Calcutta, Aug. 29: The polio outbreak sweeping the country, especially Uttar Pradesh, has crossed continents and become an international threat.
A global report on the disease says the strain of the poliovirus threatening an epidemic in India has been found in patients in countries as far away as Angola and Namibia in Africa as well as in South Asia.
The report puts India, where the incidence of polio has more than tripled from last year, second after Nigeria in the number of patients and brands it the world’s lone “exporter” of the disease.
“The current outbreak in and around Moradabad (in western Uttar Pradesh) is increasing the risk of national and international spread of wild polio virus.
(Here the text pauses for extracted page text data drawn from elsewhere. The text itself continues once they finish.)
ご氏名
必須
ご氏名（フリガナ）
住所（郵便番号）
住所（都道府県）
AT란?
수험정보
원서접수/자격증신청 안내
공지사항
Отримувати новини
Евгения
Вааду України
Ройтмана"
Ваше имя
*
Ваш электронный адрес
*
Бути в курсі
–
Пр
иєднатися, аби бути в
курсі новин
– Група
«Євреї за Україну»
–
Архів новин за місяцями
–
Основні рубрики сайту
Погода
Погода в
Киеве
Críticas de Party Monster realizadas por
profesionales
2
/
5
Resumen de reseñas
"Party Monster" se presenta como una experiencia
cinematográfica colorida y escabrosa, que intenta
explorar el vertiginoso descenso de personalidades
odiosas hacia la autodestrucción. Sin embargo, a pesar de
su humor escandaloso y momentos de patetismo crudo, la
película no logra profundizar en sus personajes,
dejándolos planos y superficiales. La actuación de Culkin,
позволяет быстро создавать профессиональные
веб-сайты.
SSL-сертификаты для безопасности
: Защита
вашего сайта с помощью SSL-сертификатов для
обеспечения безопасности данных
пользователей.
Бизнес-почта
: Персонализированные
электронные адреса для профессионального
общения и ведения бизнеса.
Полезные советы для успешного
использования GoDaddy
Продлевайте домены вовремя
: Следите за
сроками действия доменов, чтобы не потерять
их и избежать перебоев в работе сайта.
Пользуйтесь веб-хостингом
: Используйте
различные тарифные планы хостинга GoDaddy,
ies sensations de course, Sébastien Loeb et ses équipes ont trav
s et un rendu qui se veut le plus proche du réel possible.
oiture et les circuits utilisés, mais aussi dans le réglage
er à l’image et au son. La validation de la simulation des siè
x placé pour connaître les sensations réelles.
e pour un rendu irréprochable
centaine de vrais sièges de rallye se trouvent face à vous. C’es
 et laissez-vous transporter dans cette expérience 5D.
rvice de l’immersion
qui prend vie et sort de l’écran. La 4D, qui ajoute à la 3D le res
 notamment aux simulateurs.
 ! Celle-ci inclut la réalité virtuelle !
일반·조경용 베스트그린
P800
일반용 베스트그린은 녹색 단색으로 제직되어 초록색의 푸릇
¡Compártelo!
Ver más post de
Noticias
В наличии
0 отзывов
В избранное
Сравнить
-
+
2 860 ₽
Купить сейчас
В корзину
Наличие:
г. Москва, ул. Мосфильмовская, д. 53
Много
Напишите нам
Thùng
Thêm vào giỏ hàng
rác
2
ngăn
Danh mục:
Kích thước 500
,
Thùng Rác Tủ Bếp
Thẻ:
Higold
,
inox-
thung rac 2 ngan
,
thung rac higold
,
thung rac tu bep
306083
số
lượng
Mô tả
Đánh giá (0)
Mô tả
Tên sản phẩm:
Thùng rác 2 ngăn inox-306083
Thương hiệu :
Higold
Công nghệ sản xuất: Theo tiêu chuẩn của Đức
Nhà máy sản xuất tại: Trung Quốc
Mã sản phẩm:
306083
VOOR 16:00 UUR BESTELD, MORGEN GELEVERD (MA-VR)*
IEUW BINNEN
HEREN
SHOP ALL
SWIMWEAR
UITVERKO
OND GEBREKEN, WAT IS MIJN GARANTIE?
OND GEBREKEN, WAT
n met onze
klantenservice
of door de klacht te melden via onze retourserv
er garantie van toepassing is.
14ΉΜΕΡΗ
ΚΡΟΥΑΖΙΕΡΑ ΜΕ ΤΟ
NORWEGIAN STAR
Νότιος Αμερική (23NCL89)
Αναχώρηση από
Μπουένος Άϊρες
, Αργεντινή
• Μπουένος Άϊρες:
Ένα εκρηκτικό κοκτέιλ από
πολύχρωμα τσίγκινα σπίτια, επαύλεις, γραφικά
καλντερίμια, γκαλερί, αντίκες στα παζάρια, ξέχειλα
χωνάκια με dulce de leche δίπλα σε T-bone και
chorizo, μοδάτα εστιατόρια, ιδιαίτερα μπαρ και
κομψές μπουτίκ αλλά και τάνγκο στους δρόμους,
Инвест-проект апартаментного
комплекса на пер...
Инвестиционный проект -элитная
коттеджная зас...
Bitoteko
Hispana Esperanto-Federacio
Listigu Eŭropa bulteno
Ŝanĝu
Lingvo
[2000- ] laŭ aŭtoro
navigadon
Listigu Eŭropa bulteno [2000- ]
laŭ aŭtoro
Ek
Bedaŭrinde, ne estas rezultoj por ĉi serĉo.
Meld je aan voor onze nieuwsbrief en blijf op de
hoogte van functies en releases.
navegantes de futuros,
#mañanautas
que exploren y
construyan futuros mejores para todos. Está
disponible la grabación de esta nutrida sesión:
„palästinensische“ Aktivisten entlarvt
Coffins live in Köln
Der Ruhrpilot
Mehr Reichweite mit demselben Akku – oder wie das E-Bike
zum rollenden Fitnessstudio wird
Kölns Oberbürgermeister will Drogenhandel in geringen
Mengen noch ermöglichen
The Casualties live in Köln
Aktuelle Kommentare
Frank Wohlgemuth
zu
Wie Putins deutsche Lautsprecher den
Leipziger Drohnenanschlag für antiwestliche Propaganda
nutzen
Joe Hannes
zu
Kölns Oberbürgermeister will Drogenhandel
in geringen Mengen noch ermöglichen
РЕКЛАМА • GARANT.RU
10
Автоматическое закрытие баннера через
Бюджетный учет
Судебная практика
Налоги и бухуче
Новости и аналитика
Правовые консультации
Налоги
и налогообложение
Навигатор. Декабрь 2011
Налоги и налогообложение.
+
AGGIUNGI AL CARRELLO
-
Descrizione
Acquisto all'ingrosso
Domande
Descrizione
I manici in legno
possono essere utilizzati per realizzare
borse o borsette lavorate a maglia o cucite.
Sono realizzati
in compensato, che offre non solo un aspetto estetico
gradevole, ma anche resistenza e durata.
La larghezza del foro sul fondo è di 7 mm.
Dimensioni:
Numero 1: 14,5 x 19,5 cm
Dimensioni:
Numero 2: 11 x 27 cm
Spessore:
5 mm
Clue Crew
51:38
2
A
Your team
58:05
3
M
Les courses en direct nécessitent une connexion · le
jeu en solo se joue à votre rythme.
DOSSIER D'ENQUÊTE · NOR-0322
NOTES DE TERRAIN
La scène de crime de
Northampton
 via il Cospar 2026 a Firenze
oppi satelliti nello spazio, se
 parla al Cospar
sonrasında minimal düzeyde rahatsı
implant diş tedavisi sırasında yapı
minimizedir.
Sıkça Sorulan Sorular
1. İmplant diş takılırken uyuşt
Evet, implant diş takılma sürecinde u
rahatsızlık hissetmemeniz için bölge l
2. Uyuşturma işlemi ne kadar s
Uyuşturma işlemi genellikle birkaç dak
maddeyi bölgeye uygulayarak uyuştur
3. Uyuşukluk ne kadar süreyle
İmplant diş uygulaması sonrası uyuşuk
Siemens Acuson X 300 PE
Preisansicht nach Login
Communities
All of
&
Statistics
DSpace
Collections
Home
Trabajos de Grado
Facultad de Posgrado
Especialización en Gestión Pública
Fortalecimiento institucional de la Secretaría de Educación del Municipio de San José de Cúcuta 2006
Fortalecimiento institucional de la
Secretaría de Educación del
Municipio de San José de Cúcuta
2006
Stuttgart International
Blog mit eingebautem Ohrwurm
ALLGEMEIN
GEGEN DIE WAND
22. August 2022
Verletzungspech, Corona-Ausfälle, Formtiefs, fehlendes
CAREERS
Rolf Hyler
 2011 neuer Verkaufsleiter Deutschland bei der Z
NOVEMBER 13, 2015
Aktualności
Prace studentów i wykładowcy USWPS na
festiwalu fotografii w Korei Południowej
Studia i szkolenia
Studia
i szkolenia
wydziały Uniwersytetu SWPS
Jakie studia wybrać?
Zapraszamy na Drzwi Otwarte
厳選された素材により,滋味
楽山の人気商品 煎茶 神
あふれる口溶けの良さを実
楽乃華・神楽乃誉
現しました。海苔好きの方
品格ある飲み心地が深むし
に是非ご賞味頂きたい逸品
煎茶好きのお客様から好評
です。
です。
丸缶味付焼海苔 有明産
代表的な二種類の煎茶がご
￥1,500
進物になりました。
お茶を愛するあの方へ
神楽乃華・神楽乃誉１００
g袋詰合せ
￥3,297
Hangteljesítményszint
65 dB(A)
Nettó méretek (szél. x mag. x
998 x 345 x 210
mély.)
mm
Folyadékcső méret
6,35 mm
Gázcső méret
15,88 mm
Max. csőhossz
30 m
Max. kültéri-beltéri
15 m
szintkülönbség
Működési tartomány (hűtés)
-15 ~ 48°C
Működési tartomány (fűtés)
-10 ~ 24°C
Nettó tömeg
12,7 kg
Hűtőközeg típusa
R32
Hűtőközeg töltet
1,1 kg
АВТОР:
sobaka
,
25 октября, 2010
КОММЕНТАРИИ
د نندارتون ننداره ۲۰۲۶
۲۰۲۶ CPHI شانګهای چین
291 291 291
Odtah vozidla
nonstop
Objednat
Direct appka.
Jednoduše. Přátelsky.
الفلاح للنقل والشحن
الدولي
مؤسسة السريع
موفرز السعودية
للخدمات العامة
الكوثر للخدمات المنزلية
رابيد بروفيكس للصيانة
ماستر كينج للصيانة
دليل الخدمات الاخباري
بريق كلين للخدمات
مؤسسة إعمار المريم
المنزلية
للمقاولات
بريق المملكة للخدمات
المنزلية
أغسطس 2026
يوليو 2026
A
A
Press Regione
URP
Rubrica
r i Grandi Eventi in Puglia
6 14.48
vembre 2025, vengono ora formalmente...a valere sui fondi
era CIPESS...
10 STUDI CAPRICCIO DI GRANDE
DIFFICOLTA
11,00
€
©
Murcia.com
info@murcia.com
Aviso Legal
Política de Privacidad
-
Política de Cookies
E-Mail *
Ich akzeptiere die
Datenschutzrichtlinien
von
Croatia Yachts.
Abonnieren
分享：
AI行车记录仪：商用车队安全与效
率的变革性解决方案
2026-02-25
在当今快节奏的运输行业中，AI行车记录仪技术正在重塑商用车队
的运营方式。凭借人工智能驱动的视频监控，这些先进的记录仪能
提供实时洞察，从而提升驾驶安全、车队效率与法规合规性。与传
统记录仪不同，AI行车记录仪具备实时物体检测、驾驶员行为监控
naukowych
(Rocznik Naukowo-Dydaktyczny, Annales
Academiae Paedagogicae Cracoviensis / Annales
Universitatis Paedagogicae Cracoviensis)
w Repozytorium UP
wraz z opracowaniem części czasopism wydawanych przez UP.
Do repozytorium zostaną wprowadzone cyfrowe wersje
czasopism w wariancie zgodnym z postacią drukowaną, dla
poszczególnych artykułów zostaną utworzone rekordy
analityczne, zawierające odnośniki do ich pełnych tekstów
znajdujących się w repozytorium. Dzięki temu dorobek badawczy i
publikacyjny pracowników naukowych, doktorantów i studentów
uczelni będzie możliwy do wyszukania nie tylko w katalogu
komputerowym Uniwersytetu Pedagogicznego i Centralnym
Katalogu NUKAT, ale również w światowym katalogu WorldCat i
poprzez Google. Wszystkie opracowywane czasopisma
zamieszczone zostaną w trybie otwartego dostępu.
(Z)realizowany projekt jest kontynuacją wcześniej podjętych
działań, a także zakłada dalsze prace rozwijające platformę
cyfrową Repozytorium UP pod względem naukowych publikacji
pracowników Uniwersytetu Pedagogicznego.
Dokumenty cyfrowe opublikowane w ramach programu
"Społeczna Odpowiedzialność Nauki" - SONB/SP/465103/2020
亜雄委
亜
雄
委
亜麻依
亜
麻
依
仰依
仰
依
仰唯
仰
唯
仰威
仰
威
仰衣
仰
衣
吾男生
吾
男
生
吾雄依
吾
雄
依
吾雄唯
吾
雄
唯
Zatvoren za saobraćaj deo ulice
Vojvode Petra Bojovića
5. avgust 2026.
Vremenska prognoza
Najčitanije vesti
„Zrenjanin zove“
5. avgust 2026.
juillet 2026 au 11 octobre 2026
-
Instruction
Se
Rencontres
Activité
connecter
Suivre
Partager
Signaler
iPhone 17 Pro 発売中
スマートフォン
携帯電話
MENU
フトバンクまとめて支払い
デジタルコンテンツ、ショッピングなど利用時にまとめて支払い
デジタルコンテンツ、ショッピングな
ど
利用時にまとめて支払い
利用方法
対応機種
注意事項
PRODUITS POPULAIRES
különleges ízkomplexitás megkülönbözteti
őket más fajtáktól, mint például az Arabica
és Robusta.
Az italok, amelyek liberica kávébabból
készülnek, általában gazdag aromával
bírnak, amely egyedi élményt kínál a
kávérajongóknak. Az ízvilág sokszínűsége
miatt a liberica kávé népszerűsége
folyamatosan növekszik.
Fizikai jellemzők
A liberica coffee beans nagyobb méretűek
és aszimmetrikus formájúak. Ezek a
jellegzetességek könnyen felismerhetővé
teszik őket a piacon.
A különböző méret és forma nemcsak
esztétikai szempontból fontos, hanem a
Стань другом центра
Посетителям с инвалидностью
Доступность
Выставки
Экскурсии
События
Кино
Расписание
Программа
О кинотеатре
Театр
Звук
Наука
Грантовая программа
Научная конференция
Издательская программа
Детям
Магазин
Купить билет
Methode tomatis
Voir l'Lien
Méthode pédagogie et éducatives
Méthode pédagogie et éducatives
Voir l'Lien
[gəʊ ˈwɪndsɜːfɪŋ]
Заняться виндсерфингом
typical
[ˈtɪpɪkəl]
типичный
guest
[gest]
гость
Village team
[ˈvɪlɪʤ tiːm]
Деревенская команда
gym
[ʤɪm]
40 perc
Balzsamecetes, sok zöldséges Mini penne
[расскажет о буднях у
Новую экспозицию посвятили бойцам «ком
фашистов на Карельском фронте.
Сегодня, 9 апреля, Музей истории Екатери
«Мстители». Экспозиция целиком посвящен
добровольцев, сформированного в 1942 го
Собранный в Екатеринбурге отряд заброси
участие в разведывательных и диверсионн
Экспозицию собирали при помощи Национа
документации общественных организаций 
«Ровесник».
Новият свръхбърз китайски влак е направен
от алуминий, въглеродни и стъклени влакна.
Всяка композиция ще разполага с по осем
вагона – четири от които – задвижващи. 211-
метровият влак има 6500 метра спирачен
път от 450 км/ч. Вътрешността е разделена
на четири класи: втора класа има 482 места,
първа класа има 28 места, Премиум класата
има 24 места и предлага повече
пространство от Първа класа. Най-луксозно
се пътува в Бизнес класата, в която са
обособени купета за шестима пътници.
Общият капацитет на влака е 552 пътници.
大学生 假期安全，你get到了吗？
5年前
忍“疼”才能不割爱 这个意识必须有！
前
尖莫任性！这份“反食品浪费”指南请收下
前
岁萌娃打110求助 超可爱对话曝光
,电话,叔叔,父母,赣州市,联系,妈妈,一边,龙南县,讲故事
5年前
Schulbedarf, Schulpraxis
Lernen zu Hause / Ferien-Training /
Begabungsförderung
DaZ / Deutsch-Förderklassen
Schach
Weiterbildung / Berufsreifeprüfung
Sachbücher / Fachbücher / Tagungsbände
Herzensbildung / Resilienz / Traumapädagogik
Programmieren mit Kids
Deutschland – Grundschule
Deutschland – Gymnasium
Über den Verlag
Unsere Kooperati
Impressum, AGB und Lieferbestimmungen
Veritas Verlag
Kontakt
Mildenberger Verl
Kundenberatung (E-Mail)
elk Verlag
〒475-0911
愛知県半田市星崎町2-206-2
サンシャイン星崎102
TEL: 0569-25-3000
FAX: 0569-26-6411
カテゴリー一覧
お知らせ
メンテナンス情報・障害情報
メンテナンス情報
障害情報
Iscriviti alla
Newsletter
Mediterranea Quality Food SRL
It is currently the only area of the world that is actively exporting poliovirus to other countries,” says the Global Polio Eradication Initiative, an umbrella effort by major world bodies fighting the disease, including the World Health Organisation (WHO), Unicef and the Centre for Disease Control and Prevention.
“Polio virus originating from this area of the world recently has been detected in Namibia, the Democratic Republic of Congo, Bangladesh, Nepal, Angola as well as previously polio-free areas within India.”
WHO says that till August 28 this year, India had 244 polio patients, up from 66 at the end of 2005. Of these, more than 100 were diagnosed with the disease in the past one month, raising the count from 121 in the last week of July.
The number is expected to rise further by the year-end as the virus typically spreads after the wet season.
The National Polio Surveillance Project has identified patients in 35 districts across eight states, with Uttar Pradesh followed by Bihar in second place. Bengal, Maharashtra and Madhya Pradesh have reported a single case each although they were free of the disease in 2005.
“The situation in Uttar Pradesh, especially the western part of the state, has assumed epidemic proportions,” a ministry of health and family welfare official admitted.
“Western Uttar Pradesh, with its extremely poor sanitation, inadequate health services, religious dogma and lack of awareness has always been a hotspot for polio.”
Experts blame poor planning and execution of the polio eradication programme.
“We have to take a fresh look and re-orchestrate the campaign. Ill-conceived planning and its execution are prima facie responsible,” L.B. Prasad, director general (family welfare), Uttar Pradesh, told The Telegraph.
Professor K.J. Nath, former director of the All India Institute of Hygiene & Public Health, agrees: “This is definitely a failure in the planning and execution of the programme in Uttar Pradesh.” Other experts have called it a public health scandal.
In 2003, a confident India, having reduced the number of cases from 1,600 in 2002 to a more manageable 225, had pledged with the rest of the world to make the country polio-free by 2006.
Three years down the line, after spending thousands of crores on the programme, the country is again looking down the barrel.
Union health minister Anbumani Ramadoss has admitted in the Rajya Sabha that the nation cannot hope to wipe the disease out anytime soon.